COLLEGE PARK, Ga. -- For three years, kids at an apartment complex in College Park have watched as their new school was built across the street.
College Park Elementary School is now finished, but the 80 kids who live at College View Hills apartments won't be able to walk across the street to class for another year. Instead, students from another area will be bused in.
Fulton County Schools officials say this was the plan all along even though, on the surface, it doesn't make sense. Officials say it was all part of a one-cent sales tax plan set years ago.
The students from the area attended College Park Elementary when it was closed three years ago to make way for a new school. The kids were sent temporarily to three different schools, including Conley Hills Elementary, which is three miles away.
Now, Mt. Olive Elementary is under construction, so the district decided to keep everyone from that school together and move it to the new building for one year.
"I sympathize for them, but they will not be able to attend due to the fact that we have Mt. Olive students there," said Gondola La Cava, area superintendent at Fulton County Schools.

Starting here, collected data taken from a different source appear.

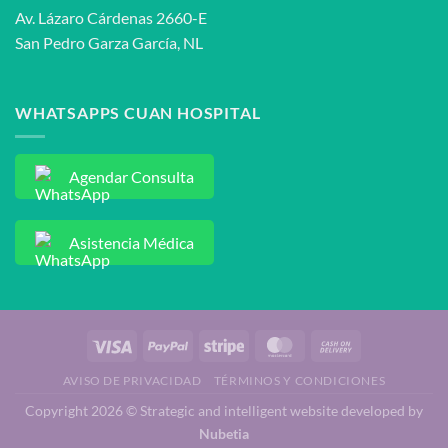
Av. Lázaro Cárdenas 2660-E
San Pedro Garza García, NL
WHATSAPPS CUAN HOSPITAL
Agendar Consulta
Asistencia Médica
AVISO DE PRIVACIDAD
TÉRMINOS Y CONDICIONES
Copyright 2026 © Strategic and intelligent website developed by
Nubetia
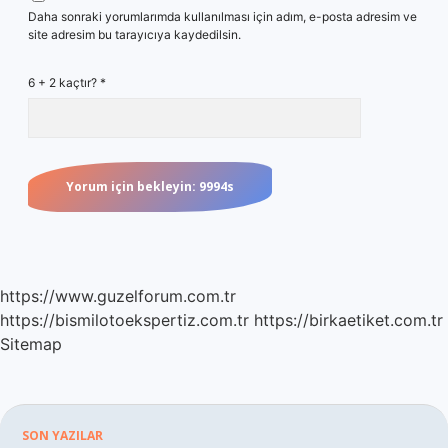
Daha sonraki yorumlarımda kullanılması için adım, e-posta adresim ve
site adresim bu tarayıcıya kaydedilsin.
6 + 2 kaçtır?
*
https://www.guzelforum.com.tr
https://bismilotoekspertiz.com.tr
https://birkaetiket.com.tr
Sitemap
SON YAZILAR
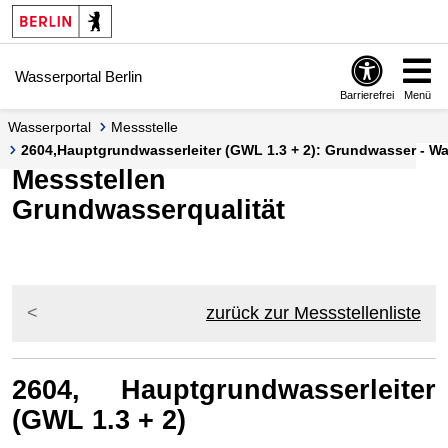
Springe zur Navigation
Springe zum Inhalt
Wasserportal Berlin
Barrierefrei
Menü
Wasserportal
Messstelle
2604,Hauptgrundwasserleiter (GWL 1.3 + 2): Grundwasser - Was
Messstellen
Grundwasserqualität
zurück zur Messstellenliste
2604, Hauptgrundwasserleiter
(GWL 1.3 + 2)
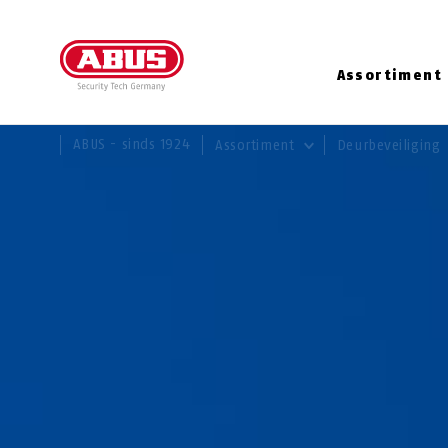
Assortiment
U BENT HIER:
ABUS - sinds 1924
Assortiment
Deurbeveiliging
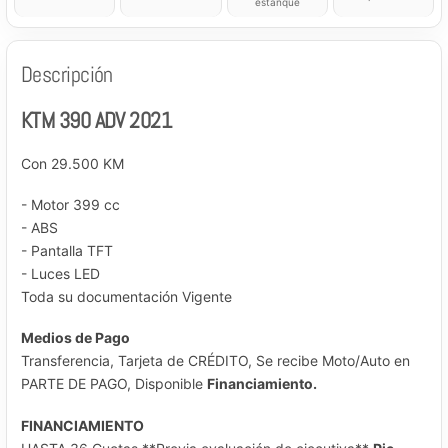
estanque
Descripción
KTM 390 ADV 2021
Con 29.500 KM
- Motor 399 cc
- ABS
- Pantalla TFT
- Luces LED
Toda su documentación Vigente
Medios de Pago
Transferencia, Tarjeta de CRÉDITO, Se recibe Moto/Auto en
PARTE DE PAGO, Disponible
Financiamiento.
FINANCIAMIENTO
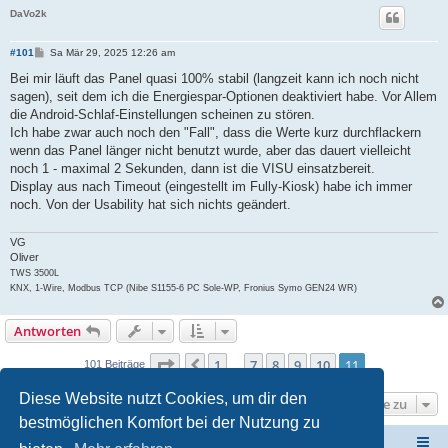
DaVo2k
B
#101
Sa Mär 29, 2025 12:26 am
e
i
Bei mir läuft das Panel quasi 100% stabil (langzeit kann ich noch nicht
t
sagen), seit dem ich die Energiespar-Optionen deaktiviert habe. Vor Allem
r
a
die Android-Schlaf-Einstellungen scheinen zu stören.
g
Ich habe zwar auch noch den "Fall", dass die Werte kurz durchflackern
wenn das Panel länger nicht benutzt wurde, aber das dauert vielleicht
noch 1 - maximal 2 Sekunden, dann ist die VISU einsatzbereit.
Display aus nach Timeout (eingestellt im Fully-Kiosk) habe ich immer
noch. Von der Usability hat sich nichts geändert.
VG
Oliver
TWS 3500L
KNX, 1-Wire, Modbus TCP (Nibe S1155-6 PC Sole-WP, Fronius Symo GEN24 WR)
Antworten
Seite
11
von
11
1
7
8
9
10
11
Vorherige
101 Beiträge
…
Diese Website nutzt Cookies, um dir den
Gehe zu
bestmöglichen Komfort bei der Nutzung zu
ElabNET Technik Forum
Übersicht über forum.timberwolf.io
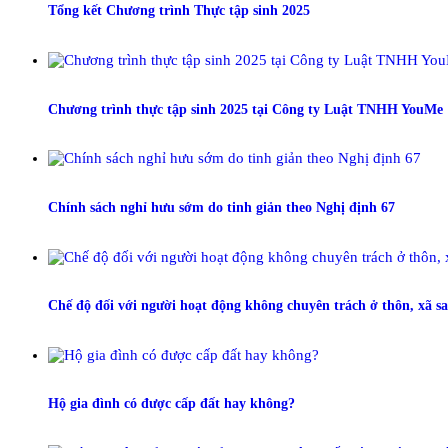
Tổng kết Chương trình Thực tập sinh 2025
Chương trình thực tập sinh 2025 tại Công ty Luật TNHH YouMe
Chính sách nghỉ hưu sớm do tinh giản theo Nghị định 67
Chế độ đối với người hoạt động không chuyên trách ở thôn, xã s
Hộ gia đình có được cấp đất hay không?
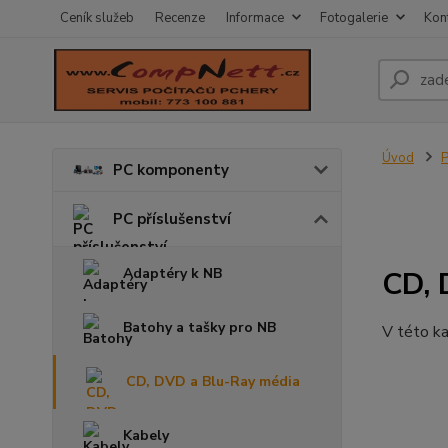
Ceník služeb
Recenze
Informace
Fotogalerie
Kon
Úvod
P
PC komponenty
PC příslušenství
Adaptéry k NB
CD, 
Batohy a tašky pro NB
V této ka
CD, DVD a Blu-Ray média
Kabely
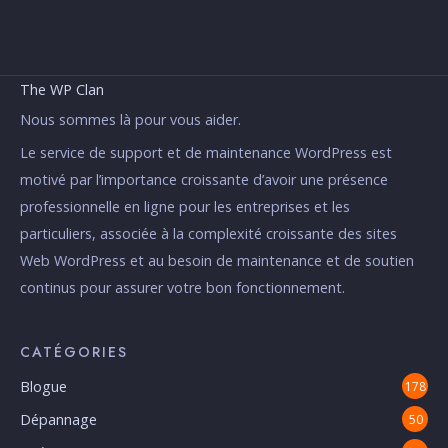
The WP Clan
Nous sommes là pour vous aider.
Le service de support et de maintenance WordPress est
motivé par l’importance croissante d’avoir une présence
professionnelle en ligne pour les entreprises et les
particuliers, associée à la complexité croissante des sites
Web WordPress et au besoin de maintenance et de soutien
continus pour assurer votre bon fonctionnement.
CATÉGORIES
Blogue
178
Dépannage
50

Parents who believe their apartment complex should be allowed to join the Mt. Olive group staged a protest on Monday afternoon.
"What we're asking is for our 82 children who live here in College View Hills Apartments to be able walk there across the street to school," said community activist Clara George.
But the district says adding those 82 kids would push Mt. Olive's enrollment to 810, and it's unfair to let the apartment kids go and not all the kids who are temporarily at other schools.
The parents also say the district is wasting taxpayer dollars by busing the kids. The district says it would cost more to bring in portables, more teachers and supplies. They say for one more year, sending the kids to Conley Hills is the only option.